■ Task to carry out: Take the line that contains "Point to the red box. As (x, y)." in the data below and each line after it, through the last, and repeat them unchanged.

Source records
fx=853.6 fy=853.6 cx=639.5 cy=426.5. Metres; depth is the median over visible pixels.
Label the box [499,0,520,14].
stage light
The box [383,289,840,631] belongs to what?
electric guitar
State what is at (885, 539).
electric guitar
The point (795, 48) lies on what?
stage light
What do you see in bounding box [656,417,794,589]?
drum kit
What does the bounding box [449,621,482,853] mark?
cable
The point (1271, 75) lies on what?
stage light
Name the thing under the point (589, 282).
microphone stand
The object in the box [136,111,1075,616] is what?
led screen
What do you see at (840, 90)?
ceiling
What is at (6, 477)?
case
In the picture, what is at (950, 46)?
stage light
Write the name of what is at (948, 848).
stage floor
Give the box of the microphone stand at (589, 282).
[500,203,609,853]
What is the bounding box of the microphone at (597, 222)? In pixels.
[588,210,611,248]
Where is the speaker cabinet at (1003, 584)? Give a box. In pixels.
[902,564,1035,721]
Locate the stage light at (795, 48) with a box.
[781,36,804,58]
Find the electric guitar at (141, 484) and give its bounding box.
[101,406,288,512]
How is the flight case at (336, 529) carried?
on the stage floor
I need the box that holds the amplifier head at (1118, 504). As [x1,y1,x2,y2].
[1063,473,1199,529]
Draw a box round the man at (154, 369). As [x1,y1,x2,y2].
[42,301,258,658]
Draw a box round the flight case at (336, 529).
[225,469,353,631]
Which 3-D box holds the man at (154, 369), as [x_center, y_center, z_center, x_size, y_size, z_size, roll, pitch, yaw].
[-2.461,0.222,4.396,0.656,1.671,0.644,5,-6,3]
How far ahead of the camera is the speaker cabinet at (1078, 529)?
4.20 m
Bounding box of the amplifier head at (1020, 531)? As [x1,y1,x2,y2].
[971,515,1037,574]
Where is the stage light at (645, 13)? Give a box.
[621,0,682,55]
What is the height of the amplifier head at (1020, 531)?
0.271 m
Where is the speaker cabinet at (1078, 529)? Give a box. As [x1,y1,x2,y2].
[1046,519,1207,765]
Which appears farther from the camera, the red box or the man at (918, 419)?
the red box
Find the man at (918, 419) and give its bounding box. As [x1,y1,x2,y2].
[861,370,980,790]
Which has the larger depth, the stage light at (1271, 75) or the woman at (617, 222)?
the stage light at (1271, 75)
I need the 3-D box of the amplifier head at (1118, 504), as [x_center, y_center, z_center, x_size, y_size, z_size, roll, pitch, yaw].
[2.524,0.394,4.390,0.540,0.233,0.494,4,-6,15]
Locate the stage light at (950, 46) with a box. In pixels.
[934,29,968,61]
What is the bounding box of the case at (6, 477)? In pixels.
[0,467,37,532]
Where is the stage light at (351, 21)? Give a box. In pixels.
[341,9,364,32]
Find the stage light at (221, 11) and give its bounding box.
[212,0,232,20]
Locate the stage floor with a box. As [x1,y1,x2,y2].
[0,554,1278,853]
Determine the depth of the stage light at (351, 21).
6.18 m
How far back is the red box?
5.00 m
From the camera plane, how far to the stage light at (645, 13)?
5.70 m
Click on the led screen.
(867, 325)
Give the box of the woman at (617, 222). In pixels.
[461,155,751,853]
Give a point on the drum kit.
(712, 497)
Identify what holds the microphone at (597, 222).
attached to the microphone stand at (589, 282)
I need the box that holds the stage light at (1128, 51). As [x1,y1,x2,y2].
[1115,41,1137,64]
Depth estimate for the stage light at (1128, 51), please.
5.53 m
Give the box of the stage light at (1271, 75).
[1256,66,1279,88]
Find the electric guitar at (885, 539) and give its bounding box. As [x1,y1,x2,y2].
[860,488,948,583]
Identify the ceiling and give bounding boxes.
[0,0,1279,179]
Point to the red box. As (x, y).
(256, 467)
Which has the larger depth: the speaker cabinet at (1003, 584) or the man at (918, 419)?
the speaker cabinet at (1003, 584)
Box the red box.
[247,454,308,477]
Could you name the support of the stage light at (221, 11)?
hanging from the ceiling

■ Result for this task:
Point to the red box. As (x, y).
(256, 467)
Which has the larger depth: the speaker cabinet at (1003, 584) or the man at (918, 419)?
the speaker cabinet at (1003, 584)
Box the red box.
[247,454,308,477]
Could you name the support of the stage light at (221, 11)?
hanging from the ceiling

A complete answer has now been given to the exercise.